8B Multimodal Architecture: Based on Qwen3-VL-8B-Instruct, delivering strong vision-language understanding and detailed reasoning capabilities.
Enhanced Visual Reasoning: Optimized for deep analysis of artistic, technical, forensic, abstract, and research-oriented visual content.
High-Fidelity Captioning: Generates rich and descriptive captions suitable for metadata generation, accessibility pipelines, and dataset enrichment.
Dynamic Resolution Handling: Maintains native Qwen3-VL support for multiple aspect ratios and high-resolution image processing.
Stable Instruction Following: Tuned to preserve conversational coherence and reduce generation instability during extended reasoning tasks.

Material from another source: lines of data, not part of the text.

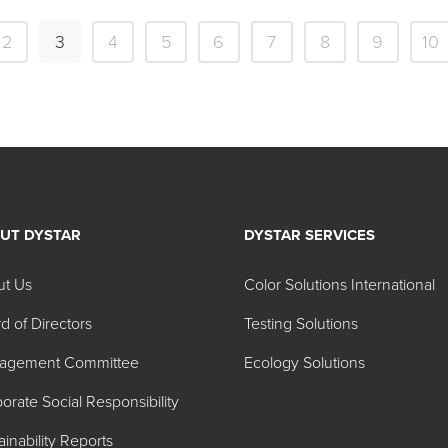
2
3
4
5
6
7
8
9
10
UT DYSTAR
DYSTAR SERVICES
ut Us
Color Solutions International
d of Directors
Testing Solutions
agement Committee
Ecology Solutions
orate Social Responsibility
ainability Reports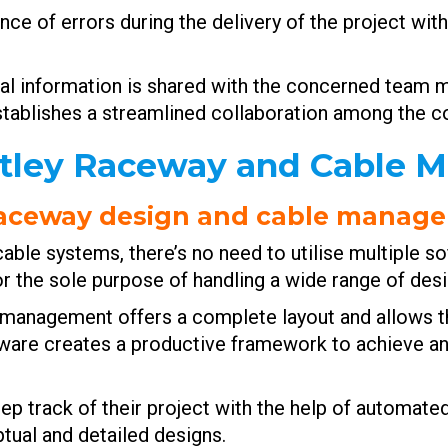
nce of errors during the delivery of the project wit
cial information is shared with the concerned team 
stablishes a streamlined collaboration among the
ntley Raceway and Cable
 raceway design and cable manag
le systems, there’s no need to utilise multiple sof
r the sole purpose of handling a wide range of des
 management offers a complete layout and allows t
oftware creates a productive framework to achieve a
ep track of their project with the help of automated
ptual and detailed designs.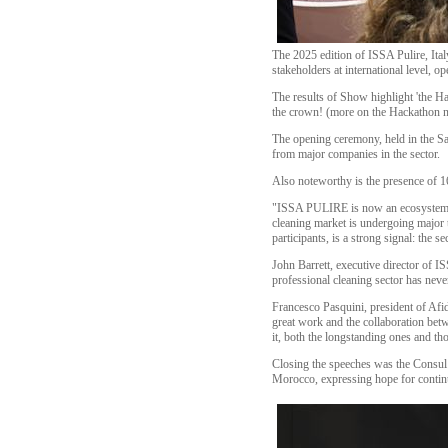
The 2025 edition of ISSA Pulire, Ital
stakeholders at international level, 
The results of Show highlight 'the Ha
the crown! (more on the Hackathon n
The opening ceremony, held in the Sal
from major companies in the sector.
Also noteworthy is the presence of 1
"ISSA PULIRE is now an ecosystem th
cleaning market is undergoing major tr
participants, is a strong signal: the s
John Barrett, executive director of I
professional cleaning sector has neve
Francesco Pasquini, president of Afi
great work and the collaboration bet
it, both the longstanding ones and tho
Closing the speeches was the Consul
Morocco, expressing hope for continue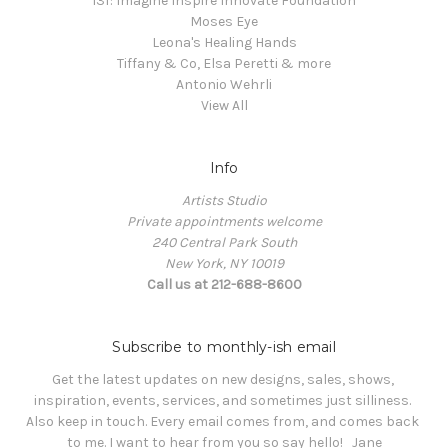
i3f: Imagine Inspire Innovate Foundation
Moses Eye
Leona's Healing Hands
Tiffany & Co, Elsa Peretti & more
Antonio Wehrli
View All
Info
Artists Studio
Private appointments welcome
240 Central Park South
New York, NY 10019
Call us at 212-688-8600
Subscribe to monthly-ish email
Get the latest updates on new designs, sales, shows, 
inspiration, events, services, and sometimes just silliness. 

Also keep in touch. Every email comes from, and comes back 
to me. I want to hear from you so say hello!   Jane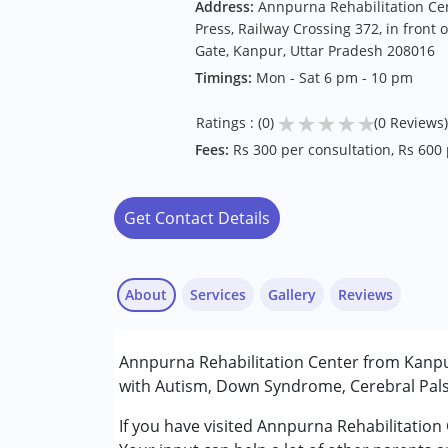
Address:
Annpurna Rehabilitation Ce
Press, Railway Crossing 372, in front o
Gate, Kanpur, Uttar Pradesh 208016
Timings:
Mon - Sat 6 pm - 10 pm
★
★
★
★
★
Ratings : (0)
(0 Reviews)
Fees:
Rs 300 per consultation, Rs 600
Get Contact Details
About
Services
Gallery
Reviews
Services :
Annpurna Rehabilitation Center from Kanpur
Assessments
with Autism, Down Syndrome, Cerebral Palsy
Counselling
Occupational Therapy
If you have visited Annpurna Rehabilitation
Pushpendra
Physiotherapy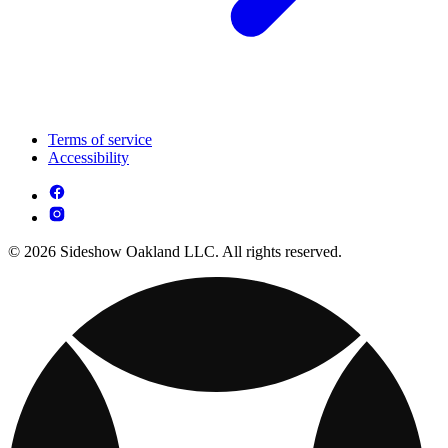
Terms of service
Accessibility
© 2026 Sideshow Oakland LLC. All rights reserved.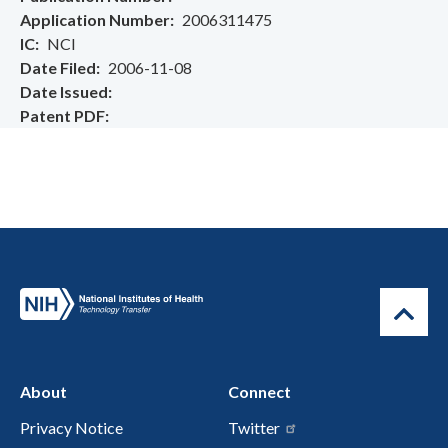
Application Number
2006311475
IC
NCI
Date Filed
2006-11-08
Date Issued
Patent PDF
About
Connect
Privacy Notice
Twitter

Quick Start with Transformers

pip install transformers==5.9.0
# or
pip install git+https://github.com/huggingface/transformers.git

from transformers import Qwen3VLForConditionalGeneration, AutoProcessor
from qwen_vl_utils import process_vision_info
import torch

# Load the Heretic Stable model
model = Qwen3VLForConditionalGeneration.from_pretrained(
    "prithivMLmods/Qwen3-VL-8B-Heretic-Stable",
    torch_dtype="auto",
    device_map="auto"
)

processor = AutoProcessor.from_pretrained(
    "prithivMLmods/Qwen3-VL-8B-Heretic-Stable"
)

messages = [
    {
        "role": "user",
        "content": [
            {
                "type": "image",
                "image": "https://qianwen-res.oss-cn-beijing.aliyuncs.com/Qwen-VL/assets/demo.jpeg",
            },
            {
                "type": "text",
                "text": "Provide a detailed caption and reasoning for this image."
            },
        ],
    }
]

text = processor.apply_chat_template(
    messages,
    tokenize=False,
    add_generation_prompt=True
)

image_inputs, video_inputs = process_vision_info(messages)

inputs = processor(
    text=[text],
    images=image_inputs,
    videos=video_inputs,
    padding=True,
    return_tensors="pt",
).to("cuda")

generated_ids = model.generate(
    **inputs,
    max_new_tokens=256
)

generated_ids_trimmed = [
    out_ids[len(in_ids):]
    for in_ids, out_ids in zip(inputs.input_ids, generated_ids)
]

output_text = processor.batch_decode(
    generated_ids_trimmed,
    skip_special_tokens=True,
    clean_up_tokenization_spaces=False
)

print(output_text)

Intended Use

Advanced Multimodal Research: Exploring reasoning behavior and multimodal robustness across diverse prompts.
Visual Dataset Enrichment: Producing detailed captions for historical, artistic, scientific, or technical datasets.
Behavioral Alignment Research: Studying the effects of refusal-reduction and abliteration-based fine-tuning strategies.
Creative Vision-Language Applications: Supporting storytelling, world-building, visual narration, and scene interpretation workflows.

Limitations & Risks

Important Notice: This model intentionally minimizes conventional refusal mechanisms.

Sensitive Output Generation: The model may produce explicit, controversial, or unrestricted outputs depending on prompts.
User Responsibility: Outputs should be used responsibly and in accordance with applicable legal and ethical standards.
Large Hardware Requirements: High-resolution multimodal inference may require substantial GPU memory and compute resources.